Epilepsy is isolating. It isolates the child; it isolates the parents. We don’t go to movies, not because of the photosensitivity issue but because today's movies have sensory overload. They are too loud, too bright, too fast. They make our son feel unwell. But ask any parent about July school holidays and what kids do during winter, or where today’s kids have birthday parties and movies play a big part.

If your child gets invited on a play date how much do you prepare other parents? You don’t want to scare them off having your child, but you want to make sure everyone is equipped to cope in the event of a seizure. I talk openly about that possibility, which luckily is low, but it is not zero. There are a few wonderful mums around who will say: “now just tell me what I would need to do.” They are rare.

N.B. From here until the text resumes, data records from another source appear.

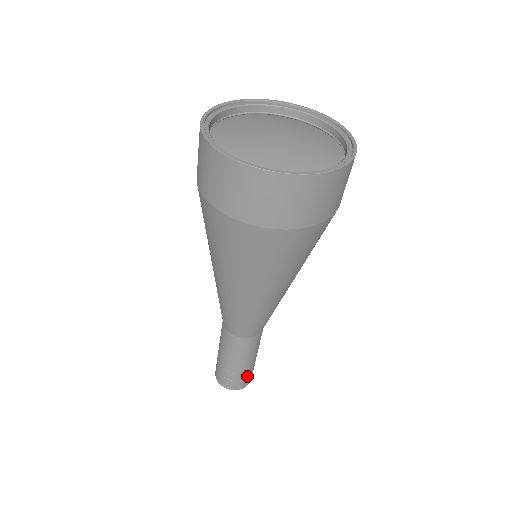
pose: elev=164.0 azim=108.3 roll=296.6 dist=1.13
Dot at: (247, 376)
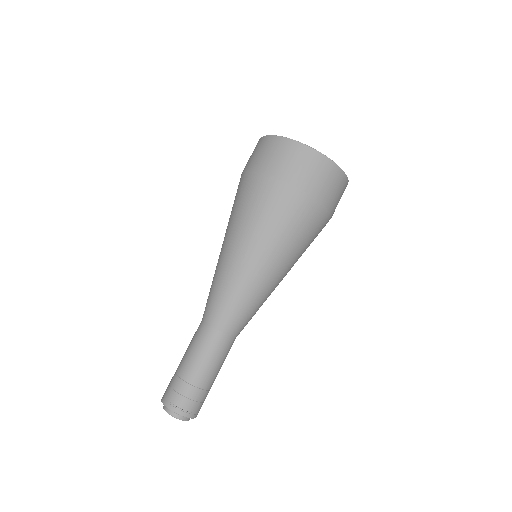
Dot at: (205, 398)
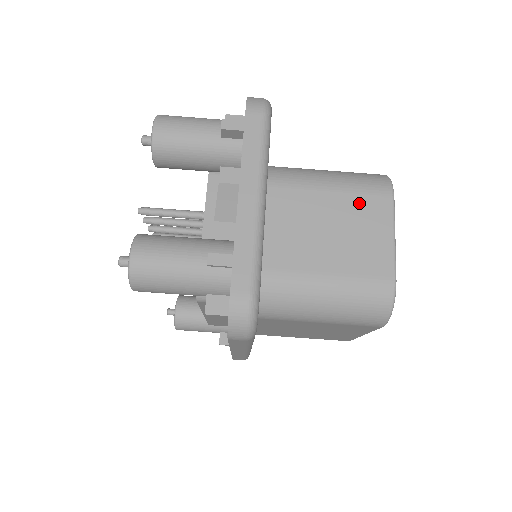
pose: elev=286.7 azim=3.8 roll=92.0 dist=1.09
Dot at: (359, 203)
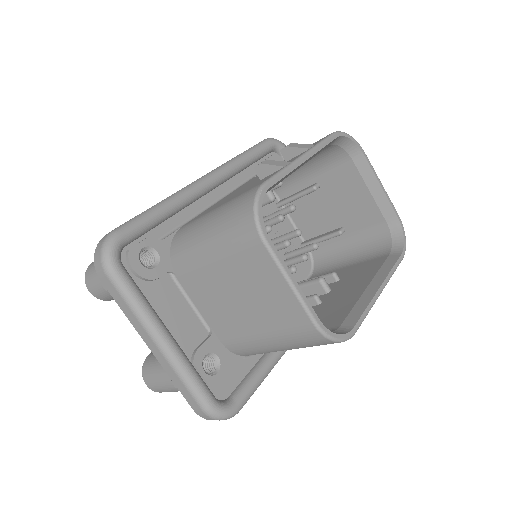
Dot at: (243, 263)
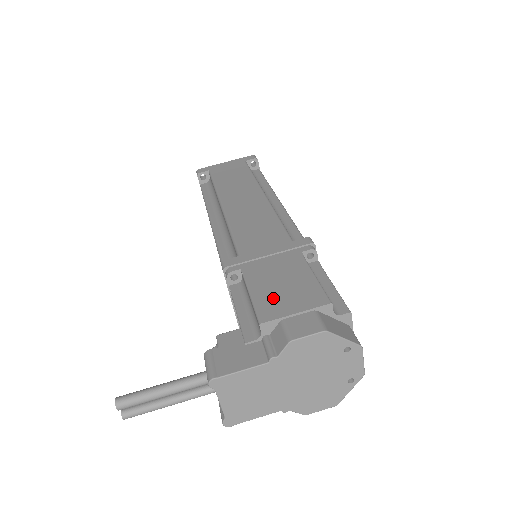
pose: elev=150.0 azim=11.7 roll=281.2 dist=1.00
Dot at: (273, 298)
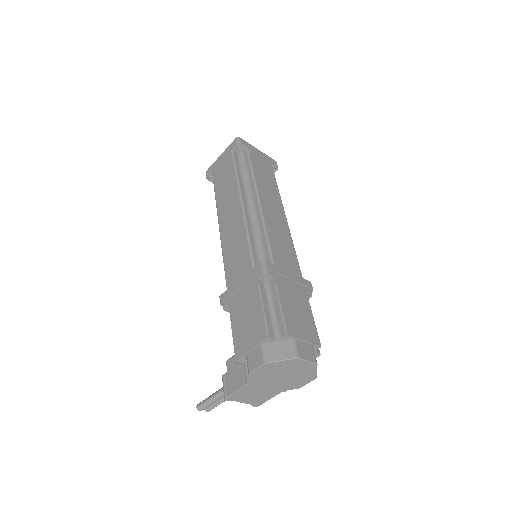
Dot at: (241, 335)
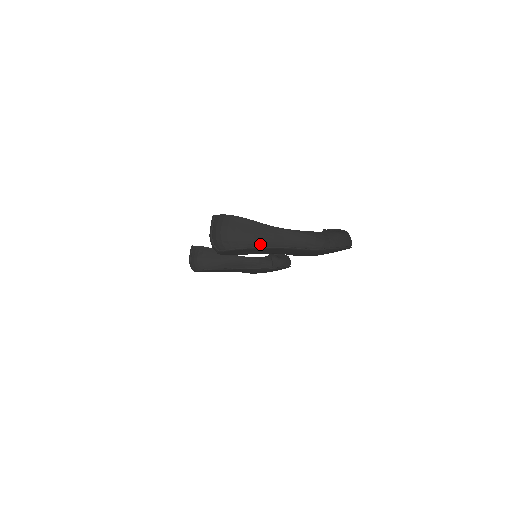
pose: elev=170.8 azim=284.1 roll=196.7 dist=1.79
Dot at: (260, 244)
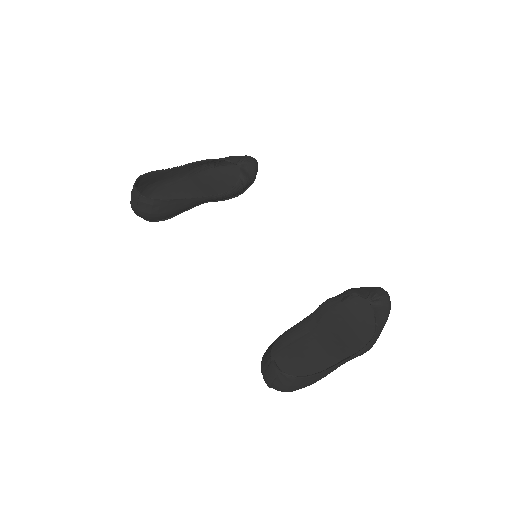
Dot at: occluded
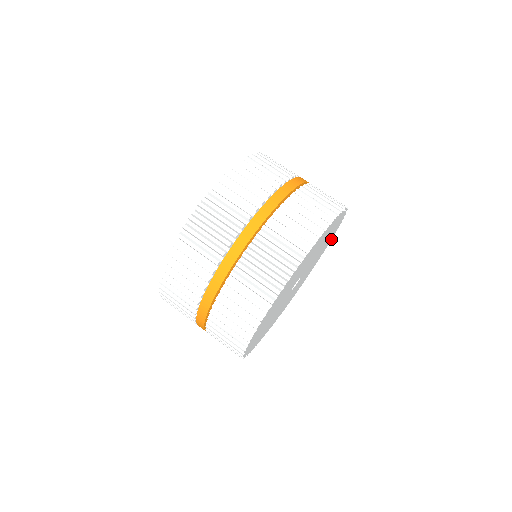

The financial impact for the family and the individual later in life can be enormous. I have been in the most privileged position of being able to give up my medical career and be available for all the appointments and all the school meetings.

Sleep is the starting point of wellness, so if there is a bad night, I can allow a catch-up sleep-in and get to school when it suits us. An understanding and cooperative school is essential. The other children have to be as independent as possible because today might be a sleep-in day and there's no leaving a child with epilepsy asleep unsupervised.

Morning marathons

Our house is like an Olympic relay team in the mornings. Minutes count. I must return home for my husband to leave for work on time. So if it's hard for us, what about separated families where there's only one parent at home? Or what if you have two children with difficulties?

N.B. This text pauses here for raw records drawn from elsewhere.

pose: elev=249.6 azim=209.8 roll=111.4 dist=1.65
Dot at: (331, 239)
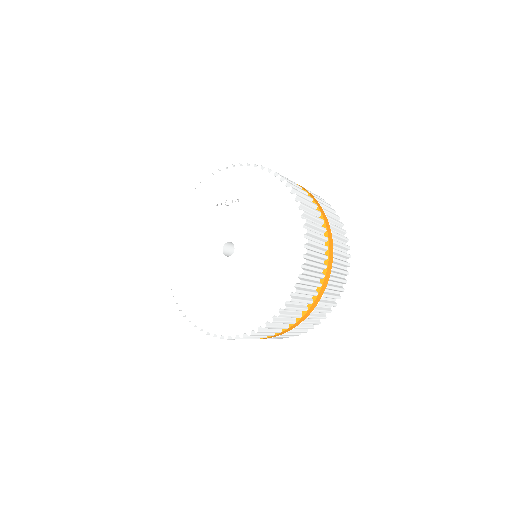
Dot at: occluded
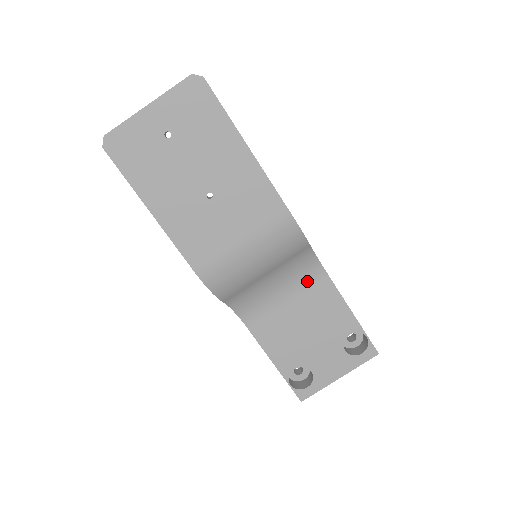
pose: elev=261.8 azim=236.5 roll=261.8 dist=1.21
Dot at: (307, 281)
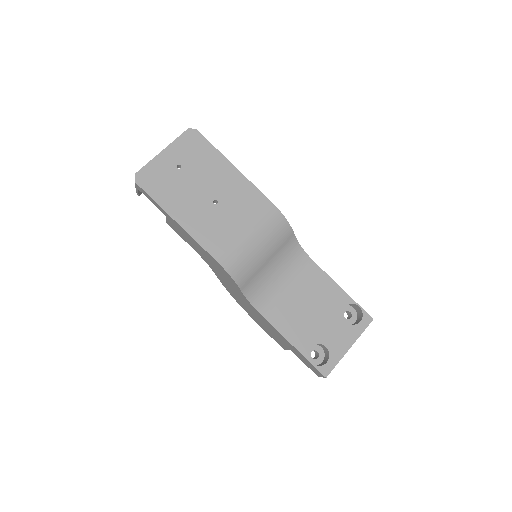
Dot at: (299, 269)
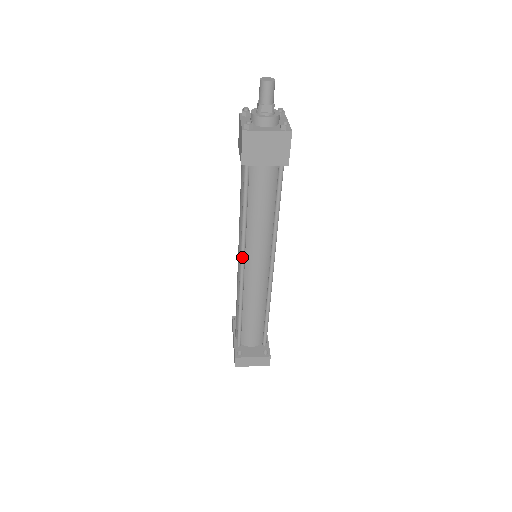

However, there is a silver lining for us. As awful as even the thought of SUDEP (Sudden Unexplained Death in Epilepsy) is, it makes me grateful when I wake up and my children are alive. This prominent and daily reminder of mortality makes me slow down more. I enjoy the simple moments. I am less worried about life achievements and more conscious about appreciating what I already have. Ironically, I worry less about the future because I think getting through each day well is enough of a goal.

Being on the Board of the Epilepsy Association and attending parent support groups has got us through some very tough times. My acquaintance with mothers experiencing similar problems has made all the difference. They had been there; they had tried this and that; they had come up with ideas that had worked. They knew far more about epilepsy than I had ever learnt as a medical student. Most importantly, I wasn’t alone. These mums knew exactly what I was talking about.

Through the association I have had a glimpse of the discrimination and isolation suffered by many people with epilepsy. The financial hardship faced by those who have been intermittently too unwell to maintain employment but do not qualify for disability services. Epilepsy is not considered a disability. For some people, it is not, for others, it is catastrophic, even if only intermittently.

The vision of the Epilepsy Association is to have West Australians with epilepsy living without fear and discrimination. That is a long way off. However, if I have one message to the medical profession, it is to remember that the medical problems of epilepsy are only the tip of the iceberg.